:: Input data ::
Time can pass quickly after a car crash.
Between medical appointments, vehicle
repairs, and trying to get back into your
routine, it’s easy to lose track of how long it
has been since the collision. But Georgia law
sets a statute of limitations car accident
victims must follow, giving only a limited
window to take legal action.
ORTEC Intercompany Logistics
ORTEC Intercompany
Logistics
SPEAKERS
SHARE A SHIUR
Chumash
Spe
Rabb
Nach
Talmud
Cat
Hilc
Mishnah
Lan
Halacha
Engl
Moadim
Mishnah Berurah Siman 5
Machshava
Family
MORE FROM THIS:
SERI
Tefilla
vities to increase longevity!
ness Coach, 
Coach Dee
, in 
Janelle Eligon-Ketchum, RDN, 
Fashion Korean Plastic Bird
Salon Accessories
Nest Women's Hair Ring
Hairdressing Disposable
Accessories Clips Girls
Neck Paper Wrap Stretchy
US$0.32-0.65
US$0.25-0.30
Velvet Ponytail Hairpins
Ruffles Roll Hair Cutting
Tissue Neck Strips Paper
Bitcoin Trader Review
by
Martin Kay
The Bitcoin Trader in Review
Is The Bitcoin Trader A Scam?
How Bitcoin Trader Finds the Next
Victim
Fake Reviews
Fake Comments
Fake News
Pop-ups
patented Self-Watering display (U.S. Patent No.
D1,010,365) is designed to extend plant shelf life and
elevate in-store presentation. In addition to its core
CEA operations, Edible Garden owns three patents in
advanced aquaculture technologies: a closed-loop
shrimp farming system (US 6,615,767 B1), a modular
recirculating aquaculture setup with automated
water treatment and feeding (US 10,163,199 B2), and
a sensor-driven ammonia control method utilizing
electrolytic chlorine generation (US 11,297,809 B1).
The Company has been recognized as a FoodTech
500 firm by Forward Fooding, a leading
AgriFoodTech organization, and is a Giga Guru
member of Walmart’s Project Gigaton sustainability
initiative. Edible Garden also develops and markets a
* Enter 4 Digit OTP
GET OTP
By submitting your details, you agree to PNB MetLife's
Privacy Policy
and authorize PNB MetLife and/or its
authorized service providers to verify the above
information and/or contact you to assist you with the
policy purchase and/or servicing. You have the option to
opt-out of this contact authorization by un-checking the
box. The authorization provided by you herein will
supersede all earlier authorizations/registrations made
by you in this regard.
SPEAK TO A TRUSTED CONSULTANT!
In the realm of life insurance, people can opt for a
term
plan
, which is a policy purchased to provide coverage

:: Aim of the task ::
Above are some records. Count the lines among them with the word "aquaculture", and answer with the number only.

:: Response to the task ::
2